We've been at this blogging for a couple of months now, and while Michelle always talks about the joys of sailing, I seem to be the person talking about the maintenance problems. I guess that's just a reflection of my being part-time grease monkey.
The first year of boat ownership involved a steep learning curve. We've talked before about problems with our roller furler and electical connections. Another problem we had was with our power supply.
For those not overly familiar with boats, there are generally two power systems. One is the standard AC system, which you access by plugging your boat into the power outlet on the dock. The second is the 12 Volt DC system, which is similar to a car system. It is powered by a pair of batteries if the engine is off, or by the engine itself through an alternator when the motor is running. This is the system that operates most of the on-board electronics, such as the radio and depth sounder.
During the first year, we had lots of problems with these electronics. We chalked it up to the age of the systems - after all, it is a 20 year old boat. After the first year, we decided to replace the VHF radio (which worked intermittetly) and the depth sounder (which had stopped working altogether). At the start of year 2, I replaced these components before the boat went into the water.
Our first trip out, we noticed that the new depth sounder seemed to be having problems. It would shut off intermittently for no apparent reason. I pulled out more than a few hairs trying to find out where the bad electrical connection was. After resplicing all the wires, Michelle noticed a funny symbol on our new radio. Looking this up in the manual, it was a symbol denoting that there was too much voltage. Sure enough, we measure it and there was 17 volts going through the system - enough to cause lots of electrical problems.

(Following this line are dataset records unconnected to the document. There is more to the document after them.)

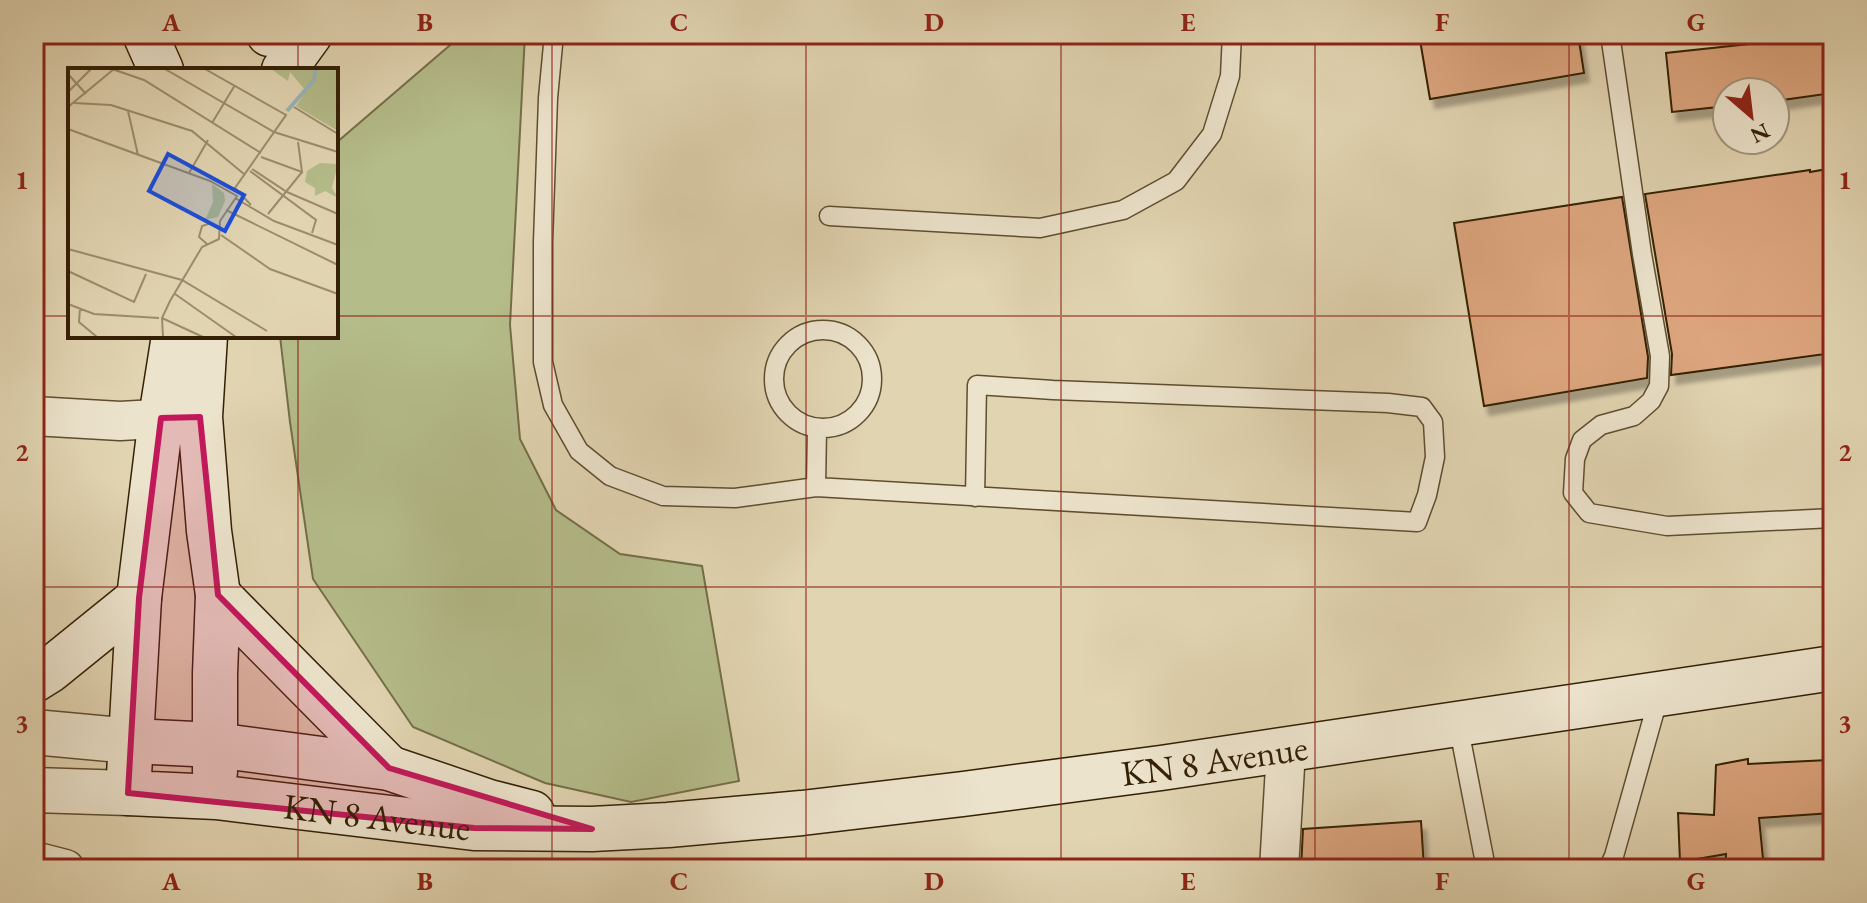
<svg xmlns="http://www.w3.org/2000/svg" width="1867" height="903" font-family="'EB Garamond',serif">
  <defs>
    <filter id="shadow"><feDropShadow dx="5" dy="9" stdDeviation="2" flood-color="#0004"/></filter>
  </defs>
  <rect width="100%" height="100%" fill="#e1d4b1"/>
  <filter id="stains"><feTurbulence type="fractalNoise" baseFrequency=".0025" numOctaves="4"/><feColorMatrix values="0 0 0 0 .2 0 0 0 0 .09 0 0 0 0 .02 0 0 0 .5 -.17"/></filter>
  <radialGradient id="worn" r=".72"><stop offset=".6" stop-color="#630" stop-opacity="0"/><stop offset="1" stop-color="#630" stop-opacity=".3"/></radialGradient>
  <path fill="#b4bc8a" stroke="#746e48" stroke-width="2" d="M463,34H525L510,325L520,439L556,510L620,554L702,566L739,781L631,802L545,783L413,727L313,579L290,422L280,336H336V143Z"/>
  <path fill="#dca57e" stroke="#342005" stroke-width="2" filter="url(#shadow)" d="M1419,34H1578L1584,73L1430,99Z
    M1833,35V93L1775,101V92H1727V106L1672,112L1666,53Z
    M1833,168V353L1671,375L1672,354L1645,194L1810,170V172Z
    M1622,197L1648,357L1647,378L1484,406L1454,223Z
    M1748,759V764L1828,760L1832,813L1759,818L1764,869H1725L1726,854L1680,862L1678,813L1714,815L1716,765Z
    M1421,821L1424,869H1301L1303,829Z"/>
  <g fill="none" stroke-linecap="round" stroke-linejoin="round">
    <defs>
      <path id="service" d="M554,34L548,98L543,242V362L553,405L579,451L610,476L663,496L735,498L816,487L1417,522L1427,495L1435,457L1433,422L1422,407L1388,403L1053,390L977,385L975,497
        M1610,34L1642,254L1660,356L1659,386L1651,401L1634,416L1601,425L1582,440L1575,459L1573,493L1589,513L1667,526L1833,518
        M829,216L1040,228L1123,210L1176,181L1212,134L1230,76L1232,34
        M774 379a49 49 0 1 1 98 0a49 49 0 1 1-98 0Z
        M816,487L817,428
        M1458,724L1485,863L1488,869
        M1608,869L1614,856L1659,696"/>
      <path id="minor" d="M34,416L120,421L191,417
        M34,861L65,869
        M1279,869L1286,750"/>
      <path id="tertiary" d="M34,732L131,741
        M34,790L128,793"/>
      <g id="secondary">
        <path d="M145,34L161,70"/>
        <path d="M269,34H272"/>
        <path d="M284,70L310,34"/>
        <path id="s1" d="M174,336L161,418L139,598L128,793L216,797L474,828L592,829L668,825L802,813L963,794L1161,768L1833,668"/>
        <path d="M205,336L200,417L209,531L218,595L215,674V772"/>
        <path d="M218,595L389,768"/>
        <path d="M34,680L50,670L139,598"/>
        <path d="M131,741L215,745L389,768L489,802L532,813"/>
      </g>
    </defs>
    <use href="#service" stroke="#5f4d30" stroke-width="21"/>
    <use href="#minor" stroke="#5f4d30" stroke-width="41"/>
    <use href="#tertiary" stroke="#5f4d30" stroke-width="47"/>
    <use href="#secondary" stroke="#342005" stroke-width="47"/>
    <use href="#service" stroke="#ece3cc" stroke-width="18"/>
    <use href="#minor" stroke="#ece3cc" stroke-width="38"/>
    <use href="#tertiary" stroke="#ece3cc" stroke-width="44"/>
    <use href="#secondary" stroke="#ece3cc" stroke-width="44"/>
  </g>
  <path fill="#c2185b" fill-opacity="0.2" stroke="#c2185b" stroke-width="6" stroke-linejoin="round" d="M200,417L218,595L389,768L592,829L474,828L128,793L139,598L161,418Z"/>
  <path fill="none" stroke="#8f2418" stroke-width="2" stroke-opacity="0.55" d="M298,34V70M552,34V869M806,34V869M1061,34V869M1315,34V869M1569,34V869M34,316H70M336,316H1833M298,336V869M34,587H1833"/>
  <g text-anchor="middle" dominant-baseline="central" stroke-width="7" stroke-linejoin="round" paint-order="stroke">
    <g font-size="36" fill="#342005" stroke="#ece3cc">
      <text stroke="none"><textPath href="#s1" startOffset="1552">KN 8 Avenue</textPath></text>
      <text stroke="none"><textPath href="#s1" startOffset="710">KN 8 Avenue</textPath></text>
    </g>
  </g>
  <g transform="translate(68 68)">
    <rect width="270" height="270" fill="#e1d4b1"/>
    <path d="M203,1H270V63L228,38L238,23L222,4L220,13ZM252,95L270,96L264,120L270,130L257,123L247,128V120L237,114L239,103ZM144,116L156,125L157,133L150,149L137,152L145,134Z" fill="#b4bc8a"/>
    <path fill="none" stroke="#9ab5b8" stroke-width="4" d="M219,43L246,12L248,1"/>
    <path fill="none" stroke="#9c8c6c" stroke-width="2" d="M44,1L76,12L193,85M97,1L206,64L270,84M137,1L218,47L167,120L183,137M0,6L18,26M0,24L23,1M6,35L43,37L124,63L176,106M0,39L46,1M226,39L270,66M60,43L70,87M144,55L167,17M0,61L142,113L169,128L152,153L151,171L134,179L102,233L94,250L95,269M193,89L234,104L230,74M184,101L219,124L270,146M182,103L248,152L244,165M121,105L140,72M167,130L206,153L270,177M158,142L270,197M200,146L234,104M153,167L202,201L270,226M139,176L131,169L134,158L143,155L151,161M0,181L114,212L199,263M0,203L66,234L78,206M107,226L168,269M0,236L26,246L91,250M12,240L11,254L29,269M94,250L135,269"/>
    <path fill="#1d4ed8" fill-opacity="0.15" stroke="#1d4ed8" stroke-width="4" d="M100,86L176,127L157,163L81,123Z"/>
    <rect width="270" height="270" fill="none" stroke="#342005" stroke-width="4"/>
  </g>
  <rect width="1867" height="903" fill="none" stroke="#e1d4b1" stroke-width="88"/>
  <g transform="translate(1751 116) rotate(152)"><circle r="38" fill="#ece3cc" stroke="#a2957c" stroke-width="2"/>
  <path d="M0-6L14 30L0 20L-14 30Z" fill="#8f2418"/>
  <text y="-12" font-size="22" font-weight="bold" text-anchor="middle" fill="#342005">N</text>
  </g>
  <rect x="44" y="44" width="1779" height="815" fill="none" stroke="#8f2418" stroke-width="3"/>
  <g font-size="26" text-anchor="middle" font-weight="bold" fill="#8f2418">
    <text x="171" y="31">A</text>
    <text x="425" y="31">B</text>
    <text x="679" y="31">C</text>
    <text x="934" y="31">D</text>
    <text x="1188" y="31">E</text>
    <text x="1442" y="31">F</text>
    <text x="1696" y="31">G</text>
    <text x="22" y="189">1</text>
    <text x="1845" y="189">1</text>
    <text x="22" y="461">2</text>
    <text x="1845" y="461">2</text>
    <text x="22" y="732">3</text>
    <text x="1845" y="732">3</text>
    <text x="171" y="890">A</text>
    <text x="425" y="890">B</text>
    <text x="679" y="890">C</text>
    <text x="934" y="890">D</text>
    <text x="1188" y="890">E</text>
    <text x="1442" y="890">F</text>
    <text x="1696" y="890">G</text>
  </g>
  <rect width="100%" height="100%" filter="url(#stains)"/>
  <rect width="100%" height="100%" fill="url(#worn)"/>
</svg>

So, being totally inexperienced in this sort of matter, we asked around, and the consensus was that this is a problem with the voltage regulator on the engine letting too much voltage into the system. So, I pulled off the alternator and brought it to a shop for testing. They said it was fine. Put it back on the boat - same problem. Lots more troubleshooting, recruiting a couple of peole to help me, and we thought that we found a problem with a ground. Put everything back together, and it works. For five minutes, then the problem reappears, so it wasn't the ground.
At this point, everyone is out of other ideas, so we took the alternator off again, and brought it to a different shop for testing. Again no problems, and a third shop found no problems. At this point, I gave up and bought a new alternator and installed it. The voltage was then fine, so the alternator was obviously the source of the problem.
I still have no explanation for why the alternator repeatedly showed no voltage regulation problems when it was tested. The only shops on PEI are automobile electrical shops, so maybe there is some operating condition on the boat that they are not able to replicate. But this adventure took over two weeks to solve, and we had to cancel a planned trip to Shediac because of it.
But, on the plus side, we now have a nice new DSC radio, depth sounder and wind instrument out of the whole process.